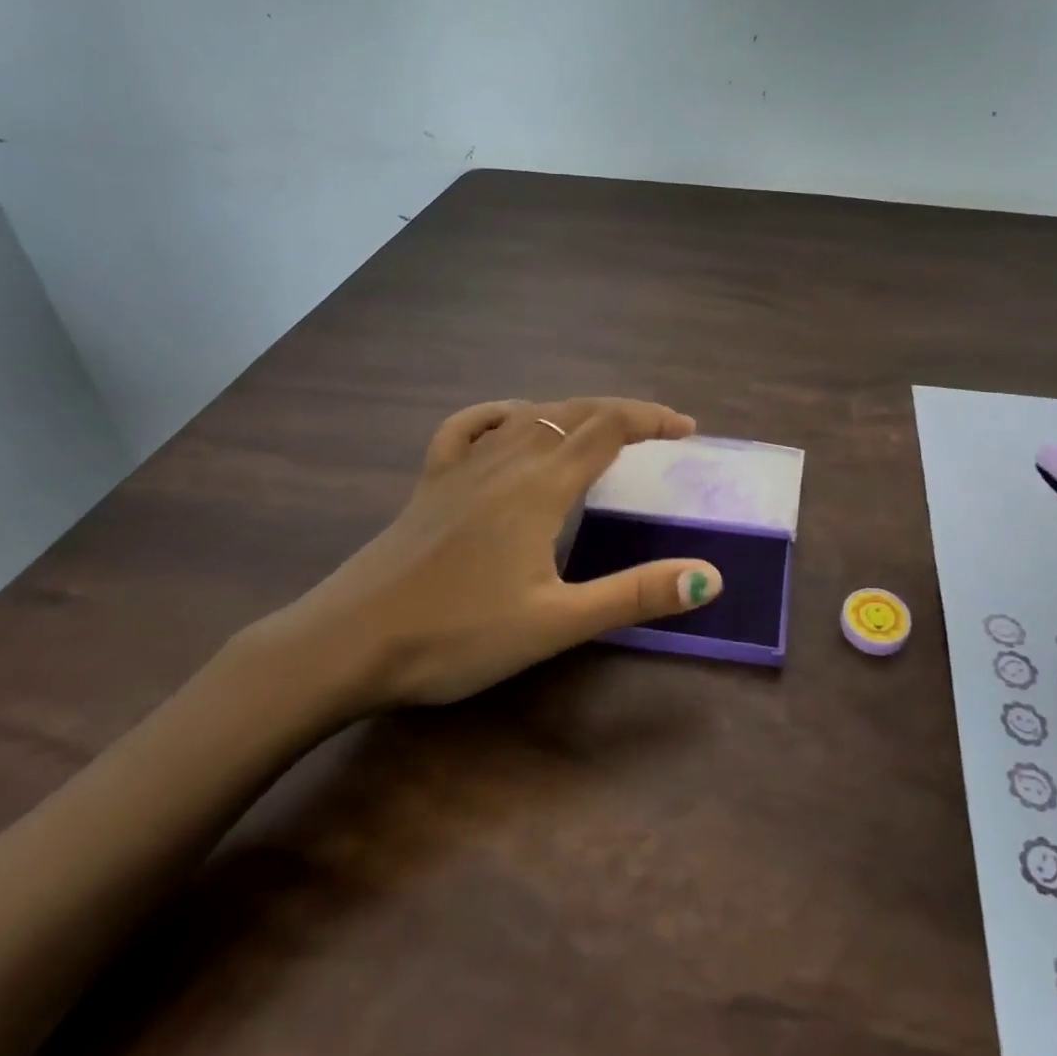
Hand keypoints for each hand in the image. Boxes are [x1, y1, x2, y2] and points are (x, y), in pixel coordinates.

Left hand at [253, 397, 722, 713]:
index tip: (687, 430)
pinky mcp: (431, 480)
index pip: (609, 428)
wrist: (346, 644)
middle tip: (660, 430)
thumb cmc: (456, 635)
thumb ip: (634, 594)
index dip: (652, 420)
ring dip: (575, 411)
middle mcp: (506, 459)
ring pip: (530, 414)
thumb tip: (709, 576)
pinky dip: (502, 414)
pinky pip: (470, 426)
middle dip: (624, 412)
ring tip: (602, 427)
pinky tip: (509, 423)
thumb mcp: (556, 622)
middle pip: (575, 412)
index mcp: (541, 485)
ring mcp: (463, 465)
..........
*Exercise details*.
The task calls for all records to be set down precisely, excluding any images.

*Exercise output*.
Hand keypoints for each hand in the image. Boxes are [x1, y1, x2, y2] and points are (x, y), in pixel coordinates.

Left hand at [253, 397, 722, 713]:
index tip: (687, 430)
pinky mcp: (431, 480)
index pip: (609, 428)
wrist: (346, 644)
middle tip: (660, 430)
thumb cmc: (456, 635)
thumb ip: (634, 594)
index dip: (652, 420)
ring dip: (575, 411)
middle mcp: (506, 459)
ring pip: (530, 414)
thumb tip: (709, 576)
pinky dip: (502, 414)
pinky pip: (470, 426)
middle dip: (624, 412)
ring tip: (602, 427)
pinky tip: (509, 423)
thumb mcp: (556, 622)
middle pip: (575, 412)
index mcp: (541, 485)
ring mcp: (463, 465)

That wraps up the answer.